Authors: Anastasia Osoianu / Charl Linssen / Katja Heuer / Roberto Toro



Polarized light imaging (PLI) as well as the tractography of high angular resolution diffusion weighted imaging (DWI) data reveal a gross white matter (WM) geometry of striking regularity [1, 3]. This makes the neuroanatomist wonder whether it would be possible to generate a connectome based exclusively on a small set of hypotheses:

• more than 90% of white matter connections are cortico­cortical

• the density of fibres is homogeneous throughout the white matter

• fibres are oriented perpendicular to gyral crowns and parallel to sulcal fundi

• fibres are sticky, which makes them aggregate in bundles of similar orientation.

How much of a real brain connectome would be recovered by such a simple and reductionistic model?

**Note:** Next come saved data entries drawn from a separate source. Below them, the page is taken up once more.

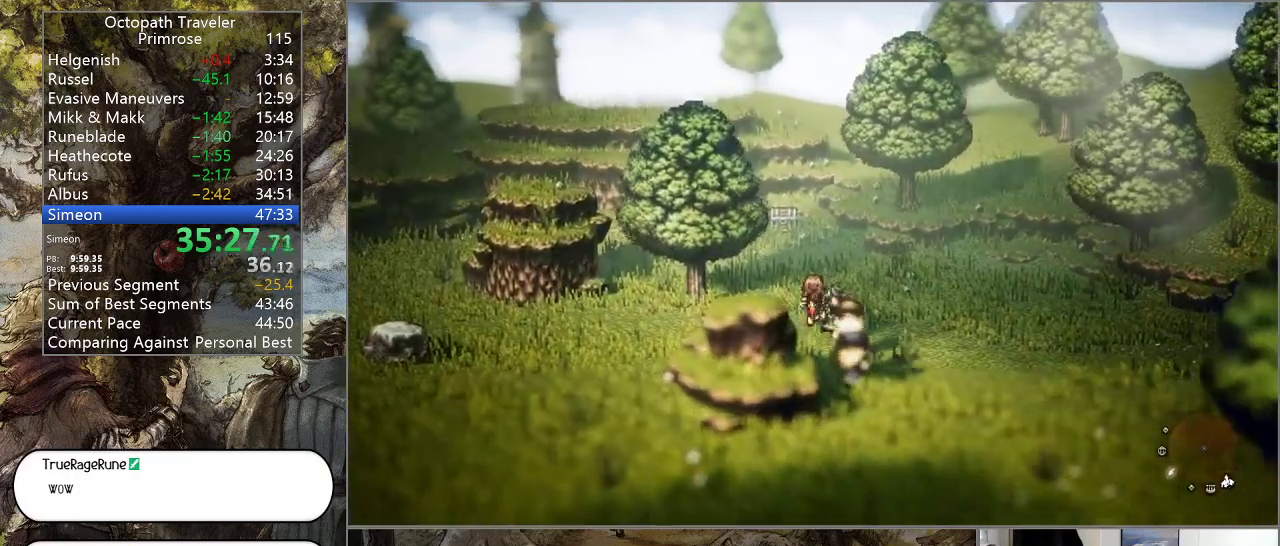
{"dt_ms": 500, "buttons": ["CIRCLE"], "left_stick": "up", "right_stick": "center", "events": []}
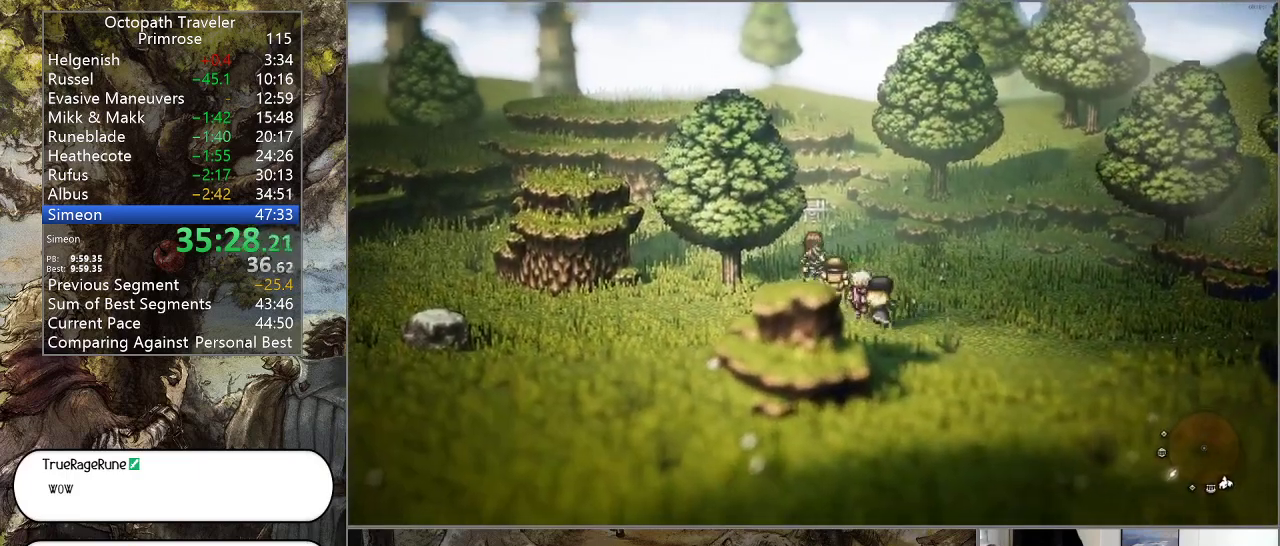
{"dt_ms": 500, "buttons": ["CIRCLE"], "left_stick": "up", "right_stick": "center", "events": []}
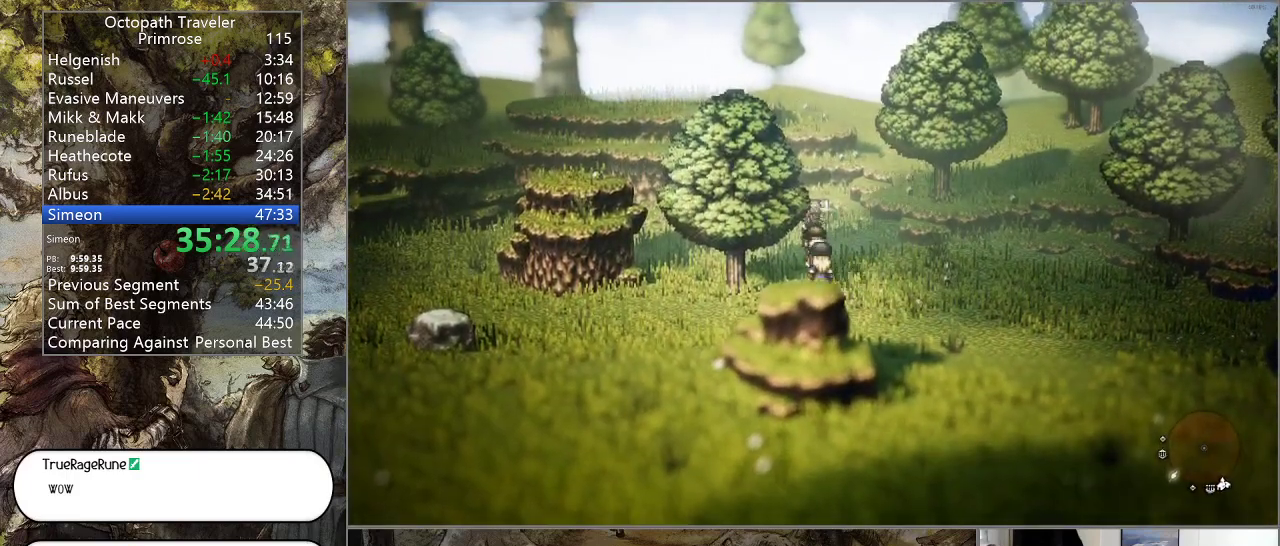
{"dt_ms": 500, "buttons": ["CIRCLE"], "left_stick": "up", "right_stick": "center", "events": [[167, "CROSS", "down"], [300, "CROSS", "up"]]}
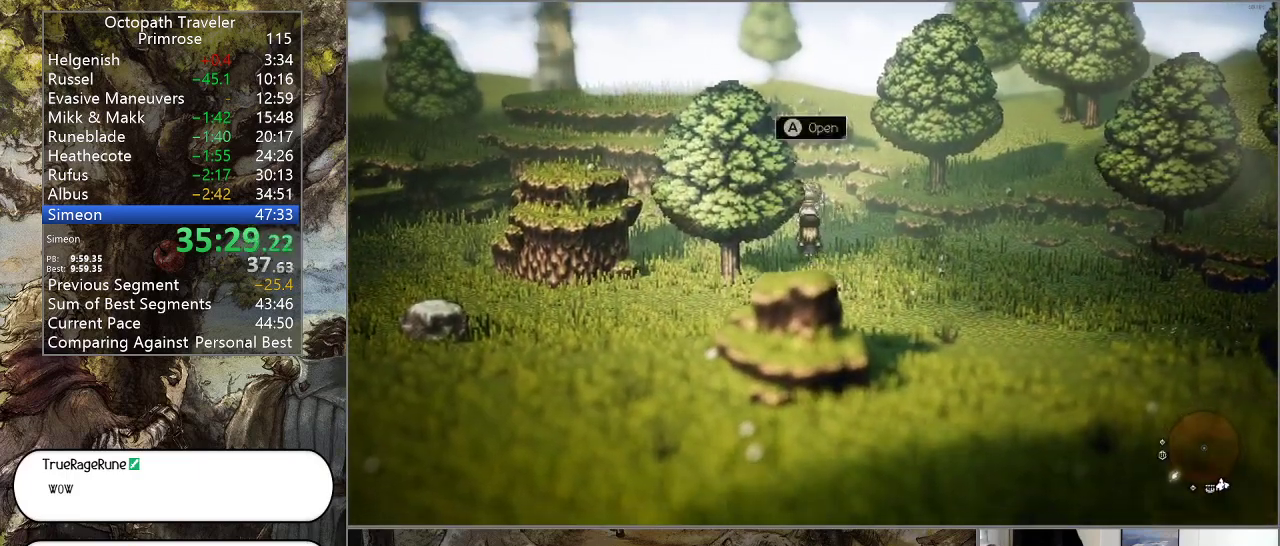
{"dt_ms": 500, "buttons": ["CIRCLE"], "left_stick": "center", "right_stick": "center", "events": [[100, "CROSS", "down"], [200, "CROSS", "up"], [333, "left_stick", "center"]]}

We propose to approach this question in the simple case of a 2D coronal slice. We use methods inspired by swarm intelligence [2], and simulate a dynamical system where particles are instantiated at the gray matter/white matter boundary. The particles are allowed to propagate within the white matter mask, following simple rules that reflect the above list of hypotheses. After reaching a steady state, the white matter orientation distribution is reconstructed on a voxel-by-voxel basis, for each individual voxel based on the statistics of the particle paths crossing it. This is roughly the opposite of streamline tractography, where paths are sampled based on a distribution map. By implementing derived measures such as an anisotropy index, the resulting map can be quantitatively compared to empirical data. We are especially interested in multimodal effects that occur e.g. when two fibre bundles cross. We will validate our model on coronal slices of the vervet monkey, as an excellent empirical dataset is available [3]. Proof­ of­ concept code is available via GitHub [4].

A list of 1-5 key papers/materials summarising the subject:

[1] Frontier Research Topic "Wiring Principles of Cerebral Cortex" —

[2] Craig Reynolds' "Boids" —

[3] Vervet monkey brain slice scanned using Polarized Light Imaging —


A list of requirements for taking part in the project (education level / English level / programming language required):

- familiarity with Python, Javascript or similar programming language

- affinity for simulating and analysing dynamical systems

A maximal number of participants on the project:


Skills and competences you can learn during the project:

You will reflect on the organisational principles of white matter network connectivity across spatial scales, and formulate hypotheses about it. The simulation will be used to test as well as generate these hypotheses. The outcome of the simulation is continuously compared to that derived from PLI images.

Next to collective brainstorming, you can focus on any of two main themes in the project:

1. metrics and quantification, e.g. downloading and processing the PLI images; design the anatomical WM mask; computing derived measures such as anisotropy indices; comparison (e.g. Kullbeck-Leibler divergence) with the map generated by the simulation;

2. development of the simulation method: what rules do particles propagate under? parameter optimisation using smart search (particle swarm optimisation on the parameters? meta-metaheuristic!), generate appropriate network graph (e.g. having small-world properties) that goes into the particle simulation as a boundary condition

Is there a plan for extending this work to a paper in case the results are promising?